Memoirs of Ms.Jazzy.

 

If you enjoy reading, drama, mess, then this section is for you. It gets real real over here. Buckle up.

The following memoirs may or may not be based off of true events in real life that actually happened....possibly.

So you coming to me as a woman during a whole pandemic?
— Memoirs of Ms.Jazzy
 
  • Aubrey wasn’t lying when he said, “Married in her 20s? nah, where the fun in that?!” because WTF was I thinking getting married at 23?

    We met during my last year on The Hill right before college graduation and fell Dangerously In Love within 2 business days. The rest was a wrap. He checked off all the boxes…tall dark and handsome, he made me laugh and he loved him some me. He got along beautifully with my family and we had a blast together, he was really my best friend. We were married 2 years later, had a beautiful baby girl and were living the Black American Dream by 25.

    While most of my peers were still searching for work after attaining their degrees and living with their parents or roommates, I had already secured a position in my field and was living in a beautiful home with my new little family. We had it all…the house, the cars, the kid and then damn dog.

    5 years later and I had to serve that man them papers three times before he signed them. I was only able to convince him to finally sign them the third time because I threatened to kill his ass if he didn’t. I had had enough and I am not cut from the same cloth as my mama was. That generation was a special kind of loyal, they really meant it when they said “for better or for worse….until death do us part….” Baby not I. Get TF. Married at 23, divorced by 28. Fun times.

    On a serious note though, I did try… Marriage counseling, church, and all that….but the truth was that we were both so young and immature. We just weren’t ready. Right person, wrong time is really a thing.

    It took a while but after some time, reflection and acceptance I was able to live my best life. I was happy, healed and glowing. My 20s were full of love, marriage and divorce… but my 30s have been lit, I’m doing everything I should have done in my 20s…except with money.

    I was shook when my ex-husband decided to slide in my DMs and shoot his shot. I’m thinking to myself, “sir, your jersey is retired…what you doing?”

    I ignored him at first, but then the DMs turned into 4 page letters of him professing his love for me, flowers being sent to my job, gifts left at my doorstep…

    His timing was trash. When my daughter was with him on the weekends, my Self-Care Saturdays consisted of me sitting on my patio, watching the sun rise, sipping my tea and enjoying my sativa, or being laid up with my sneaky link minding my business and here he go…disturbing my peace.

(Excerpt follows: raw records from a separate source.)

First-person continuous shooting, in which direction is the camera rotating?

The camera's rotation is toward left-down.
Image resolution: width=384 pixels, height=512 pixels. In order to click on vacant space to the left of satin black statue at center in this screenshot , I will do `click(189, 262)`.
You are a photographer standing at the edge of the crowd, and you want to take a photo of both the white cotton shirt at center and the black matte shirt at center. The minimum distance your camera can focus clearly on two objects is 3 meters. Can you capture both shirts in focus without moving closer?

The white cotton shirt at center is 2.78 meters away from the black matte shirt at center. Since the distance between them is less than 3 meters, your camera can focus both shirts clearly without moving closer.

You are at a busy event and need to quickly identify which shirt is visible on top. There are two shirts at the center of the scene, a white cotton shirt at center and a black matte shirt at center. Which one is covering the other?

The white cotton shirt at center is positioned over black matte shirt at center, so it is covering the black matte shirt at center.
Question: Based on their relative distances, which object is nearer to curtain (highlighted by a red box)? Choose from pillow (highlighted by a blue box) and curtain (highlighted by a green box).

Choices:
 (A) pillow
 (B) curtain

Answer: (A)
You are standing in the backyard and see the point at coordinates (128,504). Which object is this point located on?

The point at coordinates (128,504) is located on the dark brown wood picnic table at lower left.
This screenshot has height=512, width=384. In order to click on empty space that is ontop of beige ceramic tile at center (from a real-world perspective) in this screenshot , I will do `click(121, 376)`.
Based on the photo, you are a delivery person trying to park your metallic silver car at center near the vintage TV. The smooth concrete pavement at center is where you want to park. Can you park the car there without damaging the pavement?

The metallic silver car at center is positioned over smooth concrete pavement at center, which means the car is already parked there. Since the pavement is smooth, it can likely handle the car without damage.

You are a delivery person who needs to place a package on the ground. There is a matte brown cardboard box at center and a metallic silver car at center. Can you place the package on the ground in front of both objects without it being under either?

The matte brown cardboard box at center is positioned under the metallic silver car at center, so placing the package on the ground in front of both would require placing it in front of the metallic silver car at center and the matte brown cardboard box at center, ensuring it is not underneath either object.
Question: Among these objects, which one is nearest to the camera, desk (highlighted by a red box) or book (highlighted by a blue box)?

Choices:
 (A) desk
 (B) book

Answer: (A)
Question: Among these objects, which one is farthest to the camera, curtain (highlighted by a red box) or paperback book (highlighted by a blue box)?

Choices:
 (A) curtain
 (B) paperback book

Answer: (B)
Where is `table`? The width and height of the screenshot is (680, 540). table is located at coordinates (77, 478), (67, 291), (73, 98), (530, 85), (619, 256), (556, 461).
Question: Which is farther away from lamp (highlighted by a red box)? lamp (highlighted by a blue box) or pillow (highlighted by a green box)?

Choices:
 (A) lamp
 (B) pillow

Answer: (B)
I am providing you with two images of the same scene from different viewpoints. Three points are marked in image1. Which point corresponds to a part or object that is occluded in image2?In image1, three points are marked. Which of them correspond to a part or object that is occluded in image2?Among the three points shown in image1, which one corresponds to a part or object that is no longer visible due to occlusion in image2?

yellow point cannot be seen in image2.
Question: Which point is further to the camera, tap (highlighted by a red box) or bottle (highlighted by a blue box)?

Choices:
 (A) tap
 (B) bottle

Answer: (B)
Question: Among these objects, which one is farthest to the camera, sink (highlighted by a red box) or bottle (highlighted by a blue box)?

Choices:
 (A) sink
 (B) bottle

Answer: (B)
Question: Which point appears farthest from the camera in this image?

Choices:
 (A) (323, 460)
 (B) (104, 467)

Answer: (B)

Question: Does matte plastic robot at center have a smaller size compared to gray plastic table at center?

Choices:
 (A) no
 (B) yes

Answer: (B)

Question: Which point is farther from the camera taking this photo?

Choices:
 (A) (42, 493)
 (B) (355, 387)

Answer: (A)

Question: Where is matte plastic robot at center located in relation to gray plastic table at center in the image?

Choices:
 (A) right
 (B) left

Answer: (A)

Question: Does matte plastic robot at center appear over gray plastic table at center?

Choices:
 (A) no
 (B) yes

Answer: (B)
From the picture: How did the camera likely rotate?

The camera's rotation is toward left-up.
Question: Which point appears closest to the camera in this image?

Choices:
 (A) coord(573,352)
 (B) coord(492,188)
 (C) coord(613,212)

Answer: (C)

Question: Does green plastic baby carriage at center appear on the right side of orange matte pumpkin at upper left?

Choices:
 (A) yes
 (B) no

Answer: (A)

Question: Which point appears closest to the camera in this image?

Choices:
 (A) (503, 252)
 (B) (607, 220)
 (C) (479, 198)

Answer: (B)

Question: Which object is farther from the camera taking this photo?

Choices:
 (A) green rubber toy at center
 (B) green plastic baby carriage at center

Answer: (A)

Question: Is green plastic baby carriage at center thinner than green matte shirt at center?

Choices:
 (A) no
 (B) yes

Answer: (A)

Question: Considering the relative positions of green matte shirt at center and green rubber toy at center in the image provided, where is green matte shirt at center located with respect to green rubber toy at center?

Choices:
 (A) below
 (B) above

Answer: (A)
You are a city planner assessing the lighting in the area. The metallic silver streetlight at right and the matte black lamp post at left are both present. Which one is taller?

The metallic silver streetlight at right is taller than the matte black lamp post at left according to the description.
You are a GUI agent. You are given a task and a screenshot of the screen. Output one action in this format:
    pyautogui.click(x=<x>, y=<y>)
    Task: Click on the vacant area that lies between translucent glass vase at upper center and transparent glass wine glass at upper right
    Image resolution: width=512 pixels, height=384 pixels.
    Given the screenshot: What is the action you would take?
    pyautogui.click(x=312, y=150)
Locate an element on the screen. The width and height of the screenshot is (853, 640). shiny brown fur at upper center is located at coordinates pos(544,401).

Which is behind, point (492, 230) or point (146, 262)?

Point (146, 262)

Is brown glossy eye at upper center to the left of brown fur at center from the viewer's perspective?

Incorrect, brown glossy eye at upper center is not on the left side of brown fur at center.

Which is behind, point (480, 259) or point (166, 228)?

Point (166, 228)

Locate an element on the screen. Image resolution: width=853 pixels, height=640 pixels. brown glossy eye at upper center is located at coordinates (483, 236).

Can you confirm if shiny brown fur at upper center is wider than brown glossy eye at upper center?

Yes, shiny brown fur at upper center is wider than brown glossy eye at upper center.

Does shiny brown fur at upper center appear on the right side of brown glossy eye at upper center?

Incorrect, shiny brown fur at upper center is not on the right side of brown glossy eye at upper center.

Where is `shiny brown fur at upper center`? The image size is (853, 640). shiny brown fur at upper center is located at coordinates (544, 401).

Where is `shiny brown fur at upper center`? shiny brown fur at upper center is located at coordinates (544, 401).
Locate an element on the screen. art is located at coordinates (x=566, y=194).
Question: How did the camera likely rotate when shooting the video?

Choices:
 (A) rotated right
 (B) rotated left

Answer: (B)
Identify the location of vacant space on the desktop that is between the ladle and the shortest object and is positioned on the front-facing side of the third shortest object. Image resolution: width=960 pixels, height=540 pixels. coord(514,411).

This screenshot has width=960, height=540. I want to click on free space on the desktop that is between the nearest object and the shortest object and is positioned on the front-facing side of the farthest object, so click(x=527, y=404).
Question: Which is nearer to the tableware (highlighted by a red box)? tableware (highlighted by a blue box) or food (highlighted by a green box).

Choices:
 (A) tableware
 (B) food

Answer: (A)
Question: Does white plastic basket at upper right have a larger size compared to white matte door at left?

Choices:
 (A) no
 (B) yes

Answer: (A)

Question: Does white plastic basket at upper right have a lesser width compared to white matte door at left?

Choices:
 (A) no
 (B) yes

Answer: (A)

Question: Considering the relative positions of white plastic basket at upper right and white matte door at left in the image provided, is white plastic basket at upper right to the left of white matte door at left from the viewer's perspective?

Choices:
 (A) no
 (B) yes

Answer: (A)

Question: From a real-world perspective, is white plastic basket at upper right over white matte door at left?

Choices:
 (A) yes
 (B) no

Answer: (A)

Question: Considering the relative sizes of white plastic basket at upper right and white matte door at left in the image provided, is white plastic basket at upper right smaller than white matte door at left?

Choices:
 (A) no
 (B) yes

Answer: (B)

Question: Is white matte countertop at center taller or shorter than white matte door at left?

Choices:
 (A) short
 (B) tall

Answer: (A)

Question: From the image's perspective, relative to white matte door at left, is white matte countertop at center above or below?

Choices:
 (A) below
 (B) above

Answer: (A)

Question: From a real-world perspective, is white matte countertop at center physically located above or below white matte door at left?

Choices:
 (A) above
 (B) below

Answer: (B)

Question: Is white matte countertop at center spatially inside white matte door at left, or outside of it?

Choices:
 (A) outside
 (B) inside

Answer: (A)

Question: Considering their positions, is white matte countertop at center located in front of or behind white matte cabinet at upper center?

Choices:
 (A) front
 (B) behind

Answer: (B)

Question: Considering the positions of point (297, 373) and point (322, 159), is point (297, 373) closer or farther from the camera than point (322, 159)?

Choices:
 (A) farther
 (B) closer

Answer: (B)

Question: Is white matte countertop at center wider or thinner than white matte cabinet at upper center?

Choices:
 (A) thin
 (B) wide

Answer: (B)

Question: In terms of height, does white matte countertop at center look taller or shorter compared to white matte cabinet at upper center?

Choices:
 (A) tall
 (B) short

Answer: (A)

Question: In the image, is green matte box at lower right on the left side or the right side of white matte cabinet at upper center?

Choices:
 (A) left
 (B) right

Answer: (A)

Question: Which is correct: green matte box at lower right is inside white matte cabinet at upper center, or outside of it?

    He spent months trying to convince me to give us another shot. Sending me designer bags, money, love letters, you name it. All of that stuff was nice but it was the time we were starting to spend together with our daughter that was really making a difference.

    We usually co-parented separately, but our daughter started asking to do more things together. I kept it very platonic when the three of us were together despite her dad hoping to bring “us” up. She understood that mommy and daddy were friends and we were family.

    After a few Months of health co-parenting time I had started asking him to chill out because I was legit getting tired of curving him. I didn’t want to admit that he was really starting to get to me with these attempts to show me that he was a “changed man”. He was even going to male black therapist who was being real with him about the mistakes he made.

    It took a while, but we figured out a rapport and were looking like co-parents of the year…. until I got a phone call from his girl.